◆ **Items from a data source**
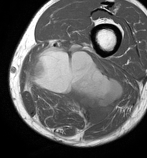
MRI of an extremity soft-tissue mass, one axial slice. Slice 34 of 86 in the series (ordered by position). MR volume resampled by the dataset authors to the PET/CT grid (not the native acquisition matrix). 3.27 mm slice thickness. 147 × 158 image matrix, field of view 144 × 154 mm. Male patient. From the clinical record (not read from this slice): histological type: undifferentiated pleomorphic liposarcoma; grade: high; site of the primary tumour: left thigh.
Annotated regions visible in this slice (expert contour drawn on MRI and transferred to this co-registered scan by the dataset authors):
- gross tumour volume including surrounding oedema: bounding box <25,40,122,127> (left, top, right, bottom; pixels)
- gross tumour volume (mass): <28,49,122,125>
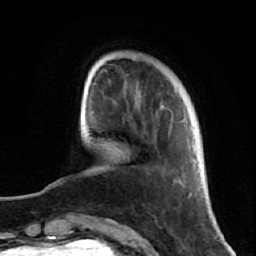
Breast MRI (dynamic contrast-enhanced), one axial slice; slice 16 of 64 in the series (ordered by position); cropped to one breast; dynamic contrast-enhanced series, time point 2 of 7 at this slice position (early post-contrast); 1.5 T; TE 2.6 ms, TR 5.7 ms; 256 × 256 image matrix, field of view 160 × 160 mm. Female patient.
Structures marked on this image (semi-automatic segmentation, software-assisted and operator-edited):
- enhancing-tissue mask used for the functional tumour volume (all voxels passing the contrast-enhancement thresholds inside the analysis volume; usually the tumour): bounding box [x1, y1, x2, y2] px = [106, 82, 191, 221]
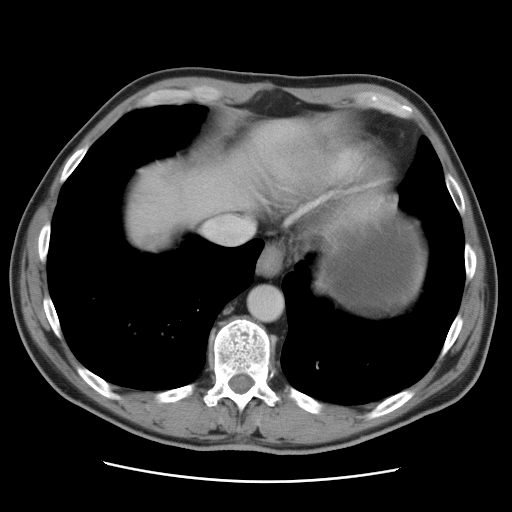
Contrast-enhanced abdominal CT, one axial slice; slice 81 of 89 in the series (ordered by position); intravenous contrast given; soft-tissue window (W 400 / L 40 HU); 5 mm slice thickness; 512 × 512 image matrix, field of view 366 × 366 mm. Case-level facts recorded for this patient, not image findings: patient: male, age 77 years at operation; diagnosis: colorectal cancer liver metastases, imaged before liver resection; multiple liver metastases: yes; largest metastasis: 0.6 cm; disease in both lobes: yes.
Annotated regions visible in this slice (outlined manually by an expert reader):
- liver: bounding box <122,119,306,252> (left, top, right, bottom; pixels)
- planned liver remnant (the part of the liver to remain after resection): <151,119,306,221>
- liver metastasis: <142,235,165,252>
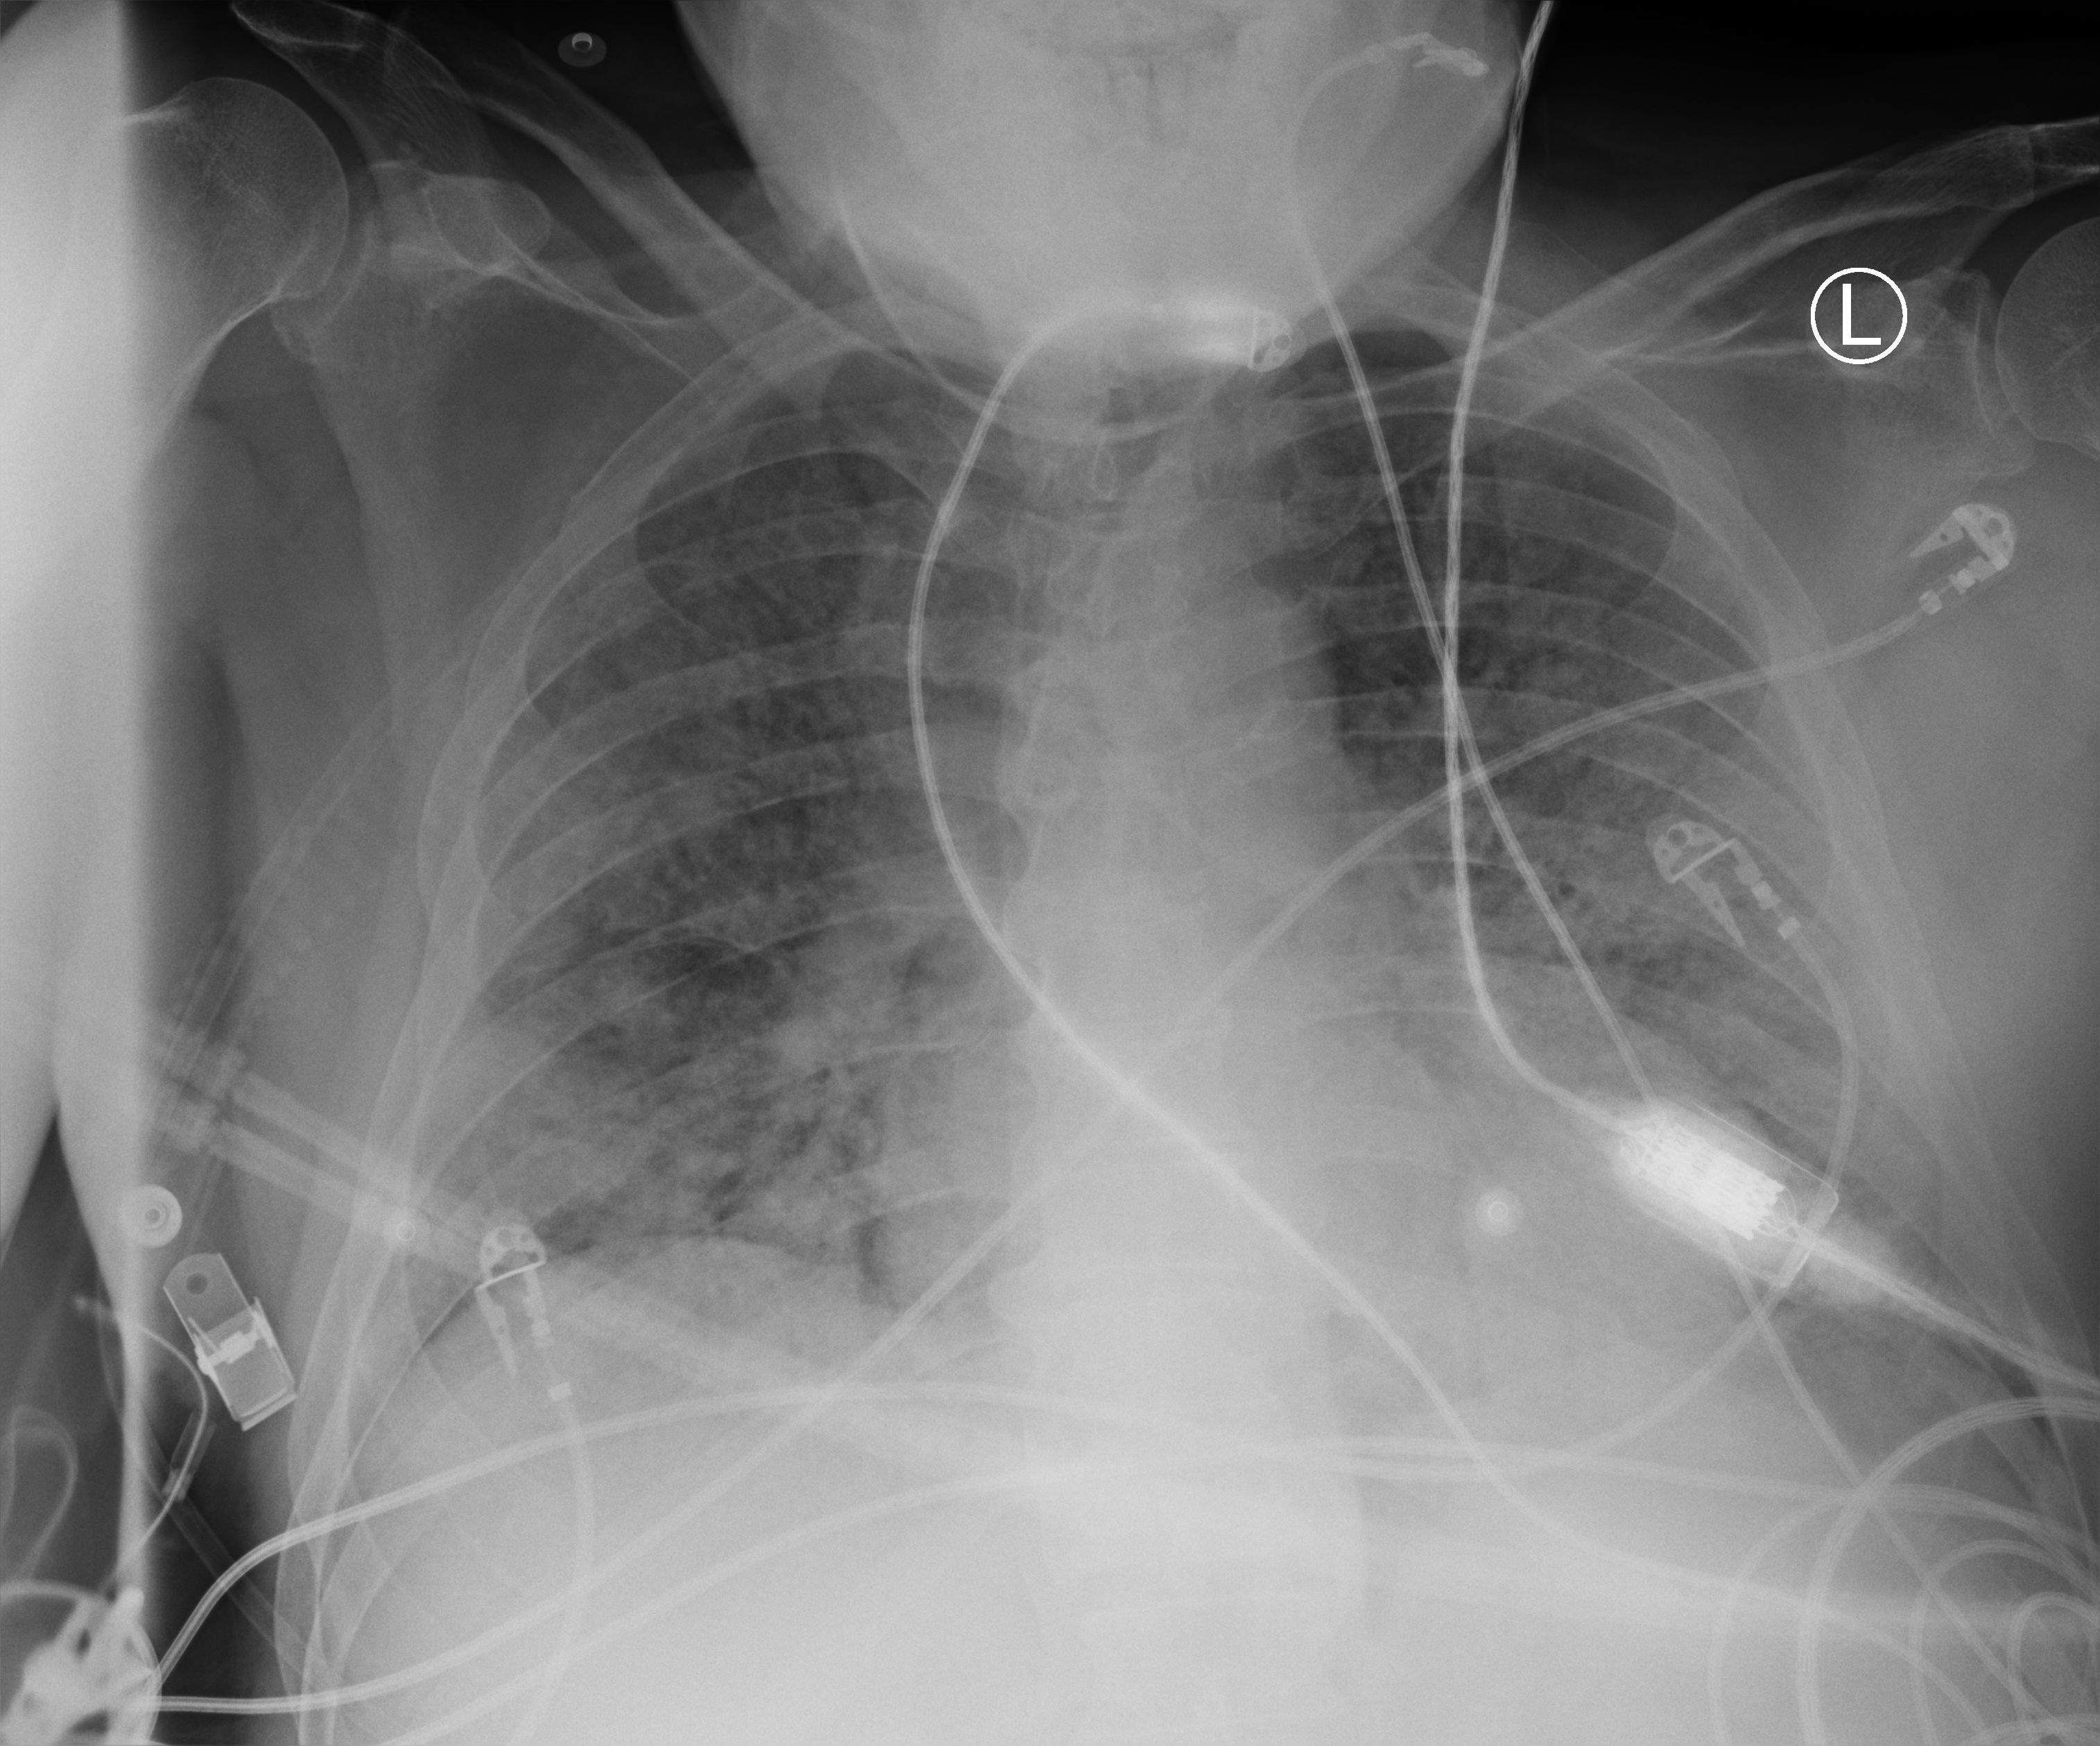
Chest X-ray (portable), anteroposterior (AP) projection. Patient hospitalised with COVID-19; male, aged 60–74 years.
Admission-level facts for this patient (not findings on this image; timing relative to this image not recorded): mechanically ventilated during this hospital stay: yes; admitted to intensive care during this hospital stay: yes.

◆ **Your goal**
Without changing a word, transcribe all of the data and omit its images.

◆ **Completed exercise**
MRI of an extremity soft-tissue mass, one axial slice. Slice 34 of 86 in the series (ordered by position). MR volume resampled by the dataset authors to the PET/CT grid (not the native acquisition matrix). 3.27 mm slice thickness. 147 × 158 image matrix, field of view 144 × 154 mm. Male patient. From the clinical record (not read from this slice): histological type: undifferentiated pleomorphic liposarcoma; grade: high; site of the primary tumour: left thigh.
Annotated regions visible in this slice (expert contour drawn on MRI and transferred to this co-registered scan by the dataset authors):
- gross tumour volume including surrounding oedema: bounding box <25,40,122,127> (left, top, right, bottom; pixels)
- gross tumour volume (mass): <28,49,122,125>
Breast MRI (dynamic contrast-enhanced), one axial slice; slice 16 of 64 in the series (ordered by position); cropped to one breast; dynamic contrast-enhanced series, time point 2 of 7 at this slice position (early post-contrast); 1.5 T; TE 2.6 ms, TR 5.7 ms; 256 × 256 image matrix, field of view 160 × 160 mm. Female patient.
Structures marked on this image (semi-automatic segmentation, software-assisted and operator-edited):
- enhancing-tissue mask used for the functional tumour volume (all voxels passing the contrast-enhancement thresholds inside the analysis volume; usually the tumour): bounding box [x1, y1, x2, y2] px = [106, 82, 191, 221]
Contrast-enhanced abdominal CT, one axial slice; slice 81 of 89 in the series (ordered by position); intravenous contrast given; soft-tissue window (W 400 / L 40 HU); 5 mm slice thickness; 512 × 512 image matrix, field of view 366 × 366 mm. Case-level facts recorded for this patient, not image findings: patient: male, age 77 years at operation; diagnosis: colorectal cancer liver metastases, imaged before liver resection; multiple liver metastases: yes; largest metastasis: 0.6 cm; disease in both lobes: yes.
Annotated regions visible in this slice (outlined manually by an expert reader):
- liver: bounding box <122,119,306,252> (left, top, right, bottom; pixels)
- planned liver remnant (the part of the liver to remain after resection): <151,119,306,221>
- liver metastasis: <142,235,165,252>
Chest X-ray (portable), anteroposterior (AP) projection. Patient hospitalised with COVID-19; male, aged 60–74 years.
Admission-level facts for this patient (not findings on this image; timing relative to this image not recorded): mechanically ventilated during this hospital stay: yes; admitted to intensive care during this hospital stay: yes.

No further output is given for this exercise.